Walter White’s journey from mild-mannered chemistry teacher to ruthless drug lord came to an end Sunday night with the record-breaking finale of AMC’s unlikely hit “Breaking Bad.” The meth drama’s pop culture trajectory stands in sharp contrast to Walt’s own spectacular crash and burn; the worse Walt’s situation became, the more people started tuning in. The show premiered back in 2008 with an average of just 1.2 million viewers but drew in 10.3 million viewers for its finale and recently won an Emmy award for best drama series.
However, the show-runners believe this success couldn’t have been possible without help from a perhaps unexpected source: Netflix. The online, subscription-based video streaming service, where viewers can watch past seasons of “Breaking Bad” and other shows, helped “Breaking Bad” find new viewers and build into one of the most buzzed-about dramas in recent years.
“I think Netflix kept us on the air,” said show-runner Vince Gilligan. “… I don’t think our show would have even lasted beyond season two. … It’s a new era in television, and we’ve been very fortunate to reap the benefits.”
It’s tough to deny that Netflix has forever changed the television industry. In fact, one of the company’s own original productions, a political drama starring Kevin Spacey called “House of Cards,” was nominated for an Emmy of its own. Netflix has altered what we watch, and how and when we watch it. It’s brought some good changes to the industry, but there are some possible drawbacks, as well.
In the past, if you wanted to watch an episode of a TV show, you’d either have to watch it live when it aired or record it on a VCR. If you wanted to see a show on a cable network, you had to be willing to pay the monthly bill for cable service (right now, the average for this service is $70+). However, now you can pay just $8 a month to stream as much content as you want from Netflix from anywhere you want, as long as there’s an Internet connection. More and more people seem to be using Netflix to access content, as well as other online streaming services such as Hulu. Watching a show live is no longer as important as it once was.
I must admit, I now use Netflix almost exclusively to watch TV shows. My work schedule varies quite a bit from week to week, so I don’t always know for certain if I’ll be able to be home at a certain time to watch a TV show live. I like being able to watch through one show at a time, instead of trying to keep up with multiple shows in a week. I don’t have cable, so I love the fact that I can still catch cable shows like “Doctor Who” and “White Collar.” And even if I’m following a currently airing show, I’ll usually end up watching it on an online service anyway. I watched the CW’s superhero drama “Arrow” on Hulu and have caught up on some “Downton Abbey” episodes on PBS’ website.
I also like Netflix because I’ve discovered some shows through the service I might never have found otherwise. As a self-proclaimed British TV addict, 😉 I found several of my favorite shows, such as “Merlin” and “The IT Crowd,” through Netflix. It’s a great way to access past shows that have finished airing without having to buy the complete series on DVD.

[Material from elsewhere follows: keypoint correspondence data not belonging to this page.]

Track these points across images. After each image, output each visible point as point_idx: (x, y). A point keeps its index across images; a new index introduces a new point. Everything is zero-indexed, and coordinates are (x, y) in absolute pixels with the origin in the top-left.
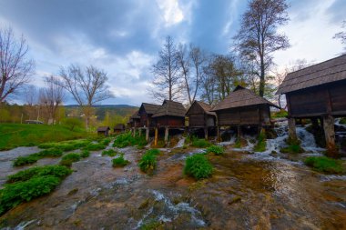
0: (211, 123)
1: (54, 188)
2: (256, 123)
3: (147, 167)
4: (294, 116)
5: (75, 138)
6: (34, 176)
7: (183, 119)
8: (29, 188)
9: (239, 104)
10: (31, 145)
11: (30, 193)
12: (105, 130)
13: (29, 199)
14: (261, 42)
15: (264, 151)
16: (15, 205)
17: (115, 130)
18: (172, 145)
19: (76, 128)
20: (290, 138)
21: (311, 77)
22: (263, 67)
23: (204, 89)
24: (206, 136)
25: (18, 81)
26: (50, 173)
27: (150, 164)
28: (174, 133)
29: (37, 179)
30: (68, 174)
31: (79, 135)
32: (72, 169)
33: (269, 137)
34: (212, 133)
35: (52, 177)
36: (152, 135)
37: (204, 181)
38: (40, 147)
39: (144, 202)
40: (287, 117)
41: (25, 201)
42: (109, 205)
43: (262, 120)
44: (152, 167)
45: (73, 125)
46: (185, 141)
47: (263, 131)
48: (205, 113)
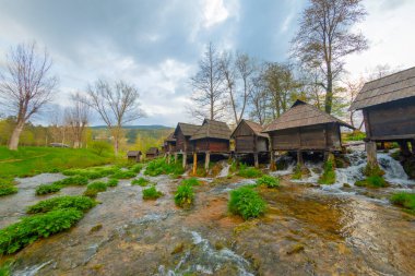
0: (262, 147)
1: (75, 223)
2: (322, 148)
3: (184, 201)
4: (374, 138)
5: (103, 164)
6: (55, 208)
7: (227, 142)
8: (47, 222)
9: (298, 124)
10: (55, 171)
11: (48, 228)
12: (136, 154)
13: (46, 235)
14: (327, 45)
15: (332, 183)
16: (31, 242)
17: (148, 155)
18: (214, 173)
20: (368, 168)
22: (330, 76)
24: (257, 163)
25: (42, 99)
26: (72, 205)
27: (187, 197)
28: (216, 158)
29: (57, 212)
30: (91, 207)
31: (107, 160)
32: (97, 200)
33: (339, 166)
34: (264, 159)
35: (73, 210)
36: (190, 161)
37: (254, 222)
38: (65, 174)
39: (178, 245)
40: (364, 140)
41: (42, 237)
42: (137, 247)
44: (189, 201)
45: (100, 149)
46: (230, 170)
47: (331, 158)
48: (255, 136)
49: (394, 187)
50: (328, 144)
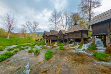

And yet, depending on your perspective, there can be some drawbacks from moving towards an instant streaming model. It’s great for consumers to be able to watch a program advertisement-free on Netflix, but this has brought some challenges to the advertising industry as traditional means of marketing products no longer work as well.
Also, the entertainment industry is likely to become more fragmented over time as people are more easily able to pick programs that are targeted to their individual tastes. I think the days where everyone watches the same program at the same time are probably over. Although “Breaking Bad’s” 10.3 million viewers for the finale is impressive, it still doesn’t compare to the ratings “American Idol” once saw in its heyday, when the show was able to draw 35+ million viewers. I’m not sure we’ll see numbers like that again. TV has become less of a communal experience and more of an individual one — though it’s up for debate about whether this shift is good or bad.
It’s also a little tougher to avoid spoilers for TV shows. People may not watch an episode of a show until a few days after it has aired, or they may even discover a show a few years after it has gone off the air. My friends are all following different shows at different times, so we all have to be careful when we talk about our favorite shows to avoid giving away plot details. 😉
Netflix makes it easy to “binge-watch” — going through an entire season or maybe even an entire series in a weekend. Sometimes it’s fun to binge-watch, but it can also lead to burn out. Even if a show is really good, the episodes may start to feel repetitive after a while, and I’ve gotten tired of a few series just because I watched too many episodes in a row. I’ve actually found I enjoy shows a little more if I force myself to space them out, even though sometimes this is really hard, especially with episodes that are cliffhangers. 😉
Still, I’m a big fan of Netflix overall, and I think the shift to instant streaming is more good than bad. Shows that have already finished airing can continue to find new audiences, and shows that start off with modest or lower ratings, like “Breaking Bad,” can still find a path to success. The concept of more original Netflix programming is exciting too.
So, what do you think of Netflix? Do you prefer to watch shows live or stream them online? Is the shift to more viewer control about what and when to watch a positive change for the entertainment industry?